La bêtise et l'absence de goût ne sont pas les seuls ennemis des beaux paysages, il y a aussi ce qu'on est convenu d'adorer sous le nom général de science. Il suffit de quelques pylônes «judicieusement» placés pour détruire toute beauté, qu'elle soit subtile ou plantureuse. Il est à remarquer que les pylônes sont toujours «judicieusement» placés. Ils sont toujours au «beau milieu». Et là, rien à faire! Qu'il soit clair, qu'il soit manifeste qu'on est en train de détruire un héritage de grande valeur, on vous répondra: «c'est le progrès!»
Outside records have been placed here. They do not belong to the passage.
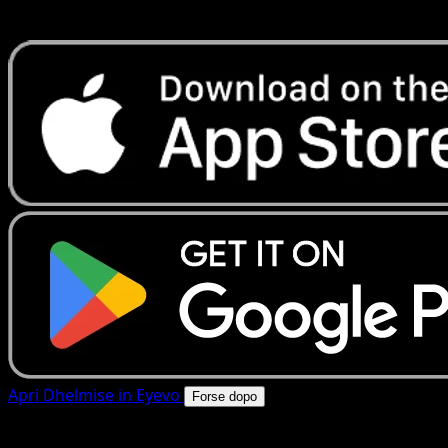
rapide. Apri questa carta nell'app o scarica ora.
Apri Dhelmise in Eyevo
Forse dopo
4.8★
|
50k+ download
|
Gratis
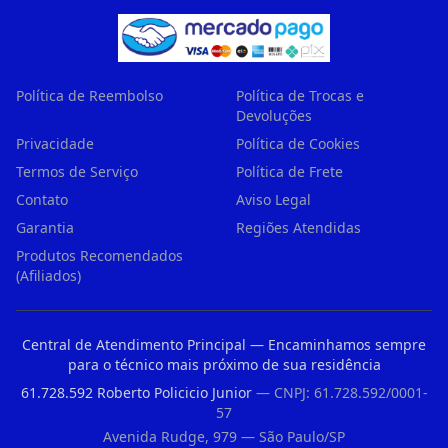
Política de Reembolso
Política de Trocas e
Devoluções
Privacidade
Política de Cookies
Termos de Serviço
Política de Frete
Contato
Aviso Legal
Garantia
Regiões Atendidas
Produtos Recomendados
(Afiliados)
Central de Atendimento Principal — Encaminhamos sempre
para o técnico mais próximo de sua residência
61.728.592 Roberto Policicio Junior
— CNPJ: 61.728.592/0001-
57
Avenida Rudge, 979 — São Paulo/SP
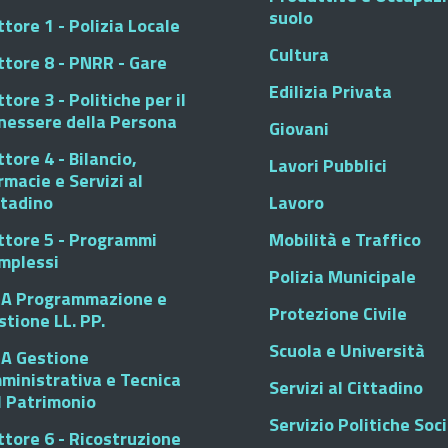
suolo
tore 1 - Polizia Locale
Cultura
ttore 8 - PNRR - Gare
Edilizia Privata
tore 3 - Politiche per il
nessere della Persona
Giovani
tore 4 - Bilancio,
Lavori Pubblici
rmacie e Servizi al
ttadino
Lavoro
ttore 5 - Programmi
Mobilità e Traffico
mplessi
Polizia Municipale
A Programmazione e
Protezione Civile
stione LL. PP.
Scuola e Università
A Gestione
ministrativa e Tecnica
Servizi al Cittadino
l Patrimonio
Servizio Politiche Soci
ttore 6 - Ricostruzione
Eh bien non, ce n'est pas le progrès. Il n'est pas vrai que quoi que ce soit puisse progresser en allant de beauté en laideur. Il n'est pas vrai que nous n'ayons besoin que d'acier bien trempé, d'automobiles, de tracteurs, de frigidaires, d'éclairage électrique, d'autoroutes, de confort scientifique. Je sais que tous ces robots facilitent la vie, je m'en sers moi-même abondamment, comme tout le monde. Mais l'homme a besoin aussi de confort spirituel. La beauté est la charpente de son âme. Sans elle, demain, il se suicidera dans les palais de sa vie automatique.
QUESTIONS (10 points)
1. Sur quel argument Giono fonde-t-il la défense du pittoresque qui a sa préférence? Dans quelle mesure cet argument peut-il être considéré comme paradoxal? (3 pts)
2. Comment, dans le deuxième paragraphe, Giono donne-t-il du poids à sa thèse? (4 pts)
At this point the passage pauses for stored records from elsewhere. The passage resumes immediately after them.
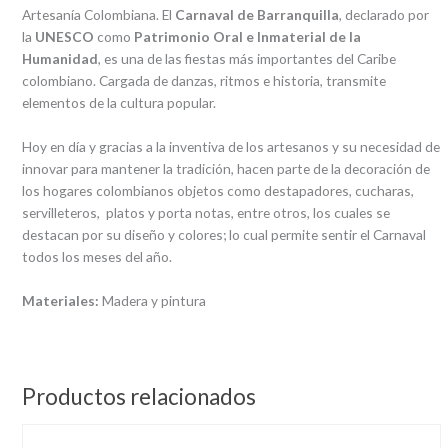
Artesanía Colombiana. El
Carnaval de Barranquilla
, declarado por
la
UNESCO
como
Patrimonio Oral e Inmaterial de la
Humanidad
, es una de las fiestas más importantes del Caribe
colombiano. Cargada de danzas, ritmos e historia, transmite
elementos de la cultura popular.
Hoy en día y gracias a la inventiva de los artesanos y su necesidad de
innovar para mantener la tradición, hacen parte de la decoración de
los hogares colombianos objetos como destapadores, cucharas,
servilleteros, platos y porta notas, entre otros, los cuales se
destacan por su diseño y colores; lo cual permite sentir el Carnaval
todos los meses del año.
Materiales:
Madera y pintura
Productos relacionados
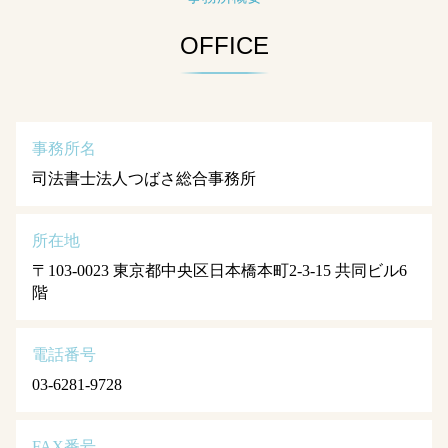
OFFICE
事務所名
司法書士法人つばさ総合事務所
所在地
〒103-0023 東京都中央区日本橋本町2-3-15 共同ビル6
階
電話番号
03-6281-9728
FAX番号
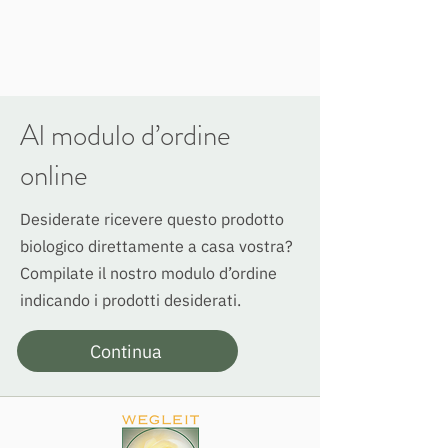
Al modulo d’ordine
online
Desiderate ricevere questo prodotto
biologico direttamente a casa vostra?
Compilate il nostro modulo d’ordine
indicando i prodotti desiderati.
Continua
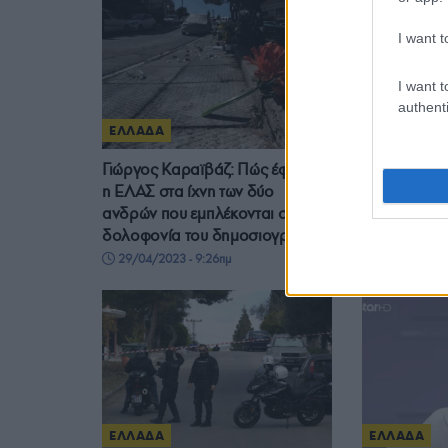
I want t
I want t
authenti
ΕΛΛΑΔΑ
ΕΛΛΑΔΑ
Γιώργος Καραϊβάζ: Πώς έφθασε
Δύο συλλήψε
η ΕΛΑΣ στα ίχνη των δύο
Καραϊβάζ αν
ανδρών που εμπλέκονται στη
Θεοδωρικά
δολοφονία του δημοσιογράφου
28/04/2023 
29/04/2023 - 9:26πμ
ΕΛΛΑΔΑ
ΕΛΛΑΔΑ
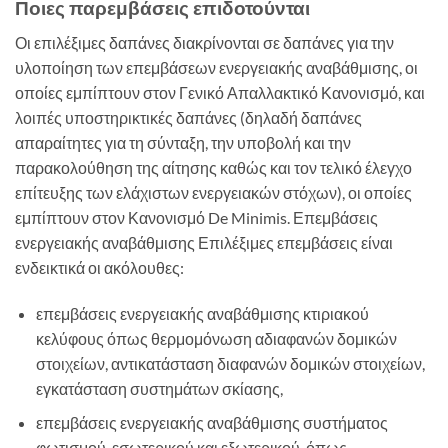
Ποιες παρεμβάσεις επιδοτούνται
Οι επιλέξιμες δαπάνες διακρίνονται σε δαπάνες για την
υλοποίηση των επεμβάσεων ενεργειακής αναβάθμισης, οι
οποίες εμπίπτουν στον Γενικό Απαλλακτικό Κανονισμό, και
λοιπές υποστηρικτικές δαπάνες (δηλαδή δαπάνες
απαραίτητες για τη σύνταξη, την υποβολή και την
παρακολούθηση της αίτησης καθώς και τον τελικό έλεγχο
επίτευξης των ελάχιστων ενεργειακών στόχων), οι οποίες
εμπίπτουν στον Κανονισμό De Minimis. Επεμβάσεις
ενεργειακής αναβάθμισης Επιλέξιμες επεμβάσεις είναι
ενδεικτικά οι ακόλουθες:
επεμβάσεις ενεργειακής αναβάθμισης κτιριακού
κελύφους όπως θερμομόνωση αδιαφανών δομικών
στοιχείων, αντικατάσταση διαφανών δομικών στοιχείων,
εγκατάσταση συστημάτων σκίασης,
επεμβάσεις ενεργειακής αναβάθμισης συστήματος
φωτισμού, εσωτερικού και εξωτερικού, όπως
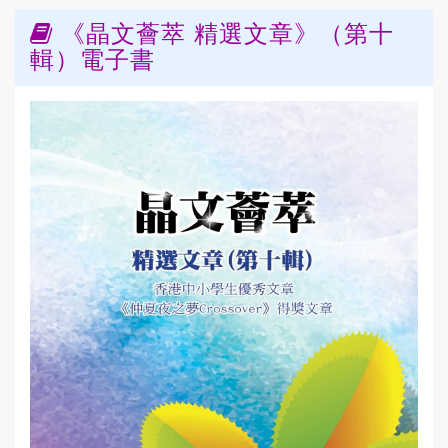
《晶文薈萃 精選文章》（第十
輯）電子書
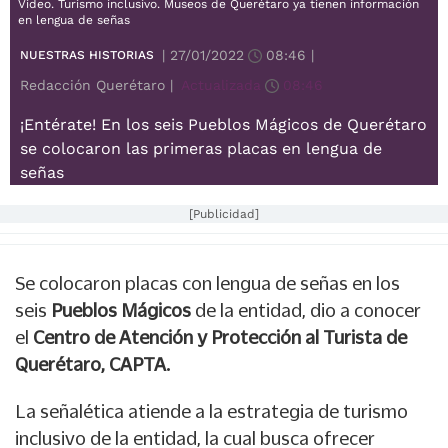
Video. Turismo inclusivo. Museos de Querétaro ya tienen información
en lengua de señas
|
27/01/2022
08:46
|
NUESTRAS HISTORIAS
Redacción Querétaro |
Actualizada
08:46
¡Entérate! En los seis Pueblos Mágicos de Querétaro
se colocaron las primeras placas en lengua de
señas
[Publicidad]
Se colocaron placas con lengua de señas en los
seis
Pueblos Mágicos
de la entidad, dio a conocer
el
Centro de Atención y Protección al Turista de
Querétaro, CAPTA.
La señalética atiende a la estrategia de turismo
inclusivo de la entidad, la cual busca ofrecer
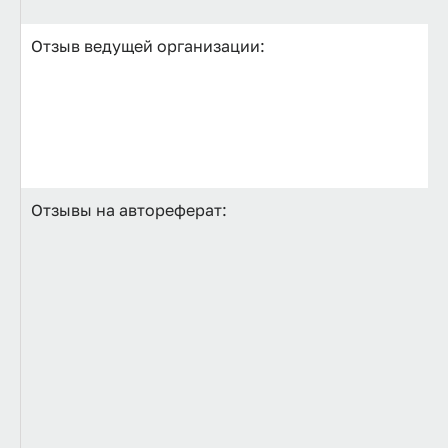
Отзыв ведущей организации:
Отзывы на автореферат:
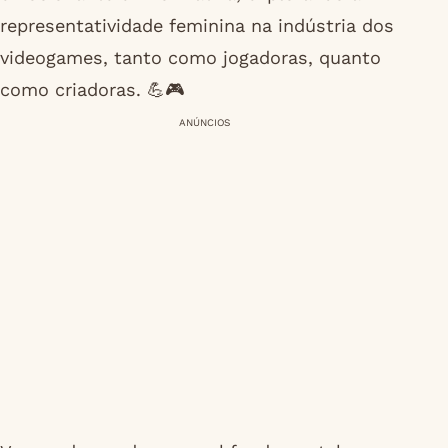
representatividade feminina na indústria dos
videogames, tanto como jogadoras, quanto
como criadoras. 💪🎮
ANÚNCIOS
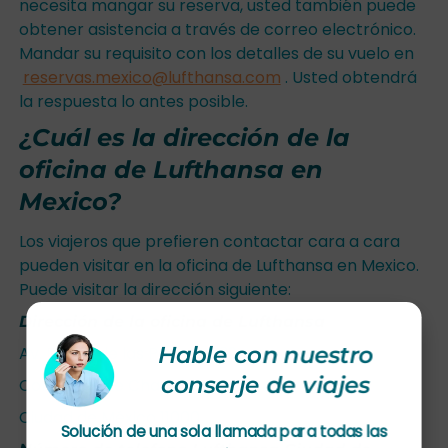
necesita mangar su reserva, usted también puede
obtener asistencia a través de correo electrónico.
Mandar su requisito con los detalles de su vuelo en
reservas.mexico@lufthansa.com
. Usted obtendrá
la respuesta lo antes posible.
¿Cuál es la dirección de la
oficina de Lufthansa en
Mexico?
Los viajeros que prefieren contactar cara a cara
pueden visitar en la oficina de Lufthansa en Mexico.
Puede visitar la dirección siguiente:
Dirección de la oficina de Lufthansa
Hable con nuestro
Av. Paseo de las Palmas 239
conserje de viajes
Col Lomas de Chapultepec
Ciudad de México 11000
Solución de una sola llamada para todas las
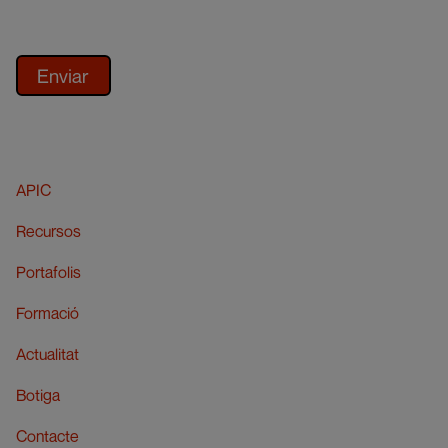
APIC
Recursos
Portafolis
Formació
Actualitat
Botiga
Contacte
3. Sur quel argument à valeur générale débouche la réflexion de l'auteur sur le pittoresque? Quelle formule vous semble particulièrement frappante à cet égard et pourquoi? (3 pts)
TRAVAIL DÉCRITURE (10 points)
Vous direz, dans un développement composé et argumenté, s'il vous semble justifié que l'on puisse opposer la beauté au progrès.